Do the conversion on the server and send down a full date for display to the client - client receives a string ("Thu Apr 14 10:17:47 2011"). This works but it's not very flexible.
Do the conversion on the server, break it into parts and send those down to the client, then put them back together. ("{DayOfWeek:Thu, Month:Apr, Day:14, Hour:10, Minute:17}"). This gives us the correct data and gives us more flexibility in formatting the date but it feels a little wrong for this scenario.
Any other options ideas? How do others handle similar situations? Thanks.
Our results:
I tried out a few libraries like Datejs, MS Ajax, etc. and I was never very happy with them. Datejs didn't work at all in a few of my test cases, is not actively maintained, and seemed to focus a lot on syntactic sugar that we don't need (date.today().first().thursday(), etc.)
We do use jQuery for some basic date/time parsing.
I came across a lot of "roll-your-own" client-side date conversion "hacks", most of which only addressed the conversion to UTC, started off working fine, and then eventually fell apart on some edge case. This one was the 90% solution for a lot of standard UTC conversion but didn't solve our "arbitrary timezone" issue.

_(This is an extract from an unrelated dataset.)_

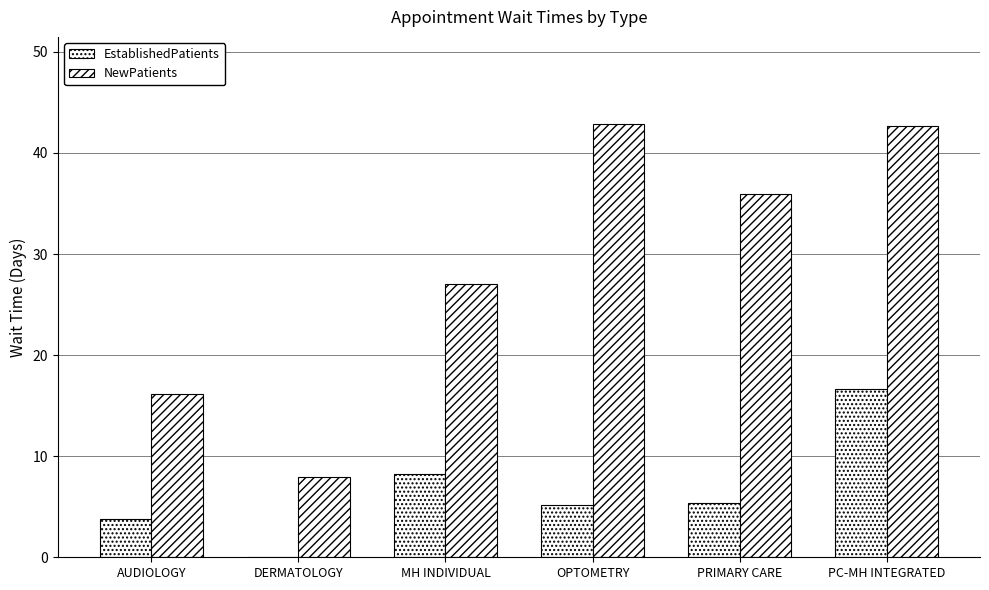

Reading left to right, list all the values displayed in this chart.

EstablishedPatients: 3.8	0.0	8.2	5.2	5.4	16.6
NewPatients: 16.2	7.9	27.0	42.9	35.9	42.7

Between the code complexity the conversion routines added and the bugs they seemed to cause, we decided to avoid client side date processing most of the time. We do the date conversions on the server with our existing date handling routines and pass the formatted dates or info down as properties to be used by the view. If we need a separate date, we just add another property. There are usually only a few properties that we need at a time (i.e. EventDateUTC, EventDateLocal, EventDateAlwaysAustralia, and EventDayOfWeek).
I offer the suggestion that you look into the Datejs library. It offers a bunch of extensions to basic JavaScript date manipulation, including a "setTimezone()" method and flexible ways to convert a date into a formatted string for display.
I usually hesitate to suggest libraries when their use is not explicitly allowed for in questions, but Datejs isn't very large and it's pretty solid (even though it's called an "alpha" release). If you'd prefer not to rely on something like that, you might want to look at it anyway just to see the basics of how its extensions were implemented.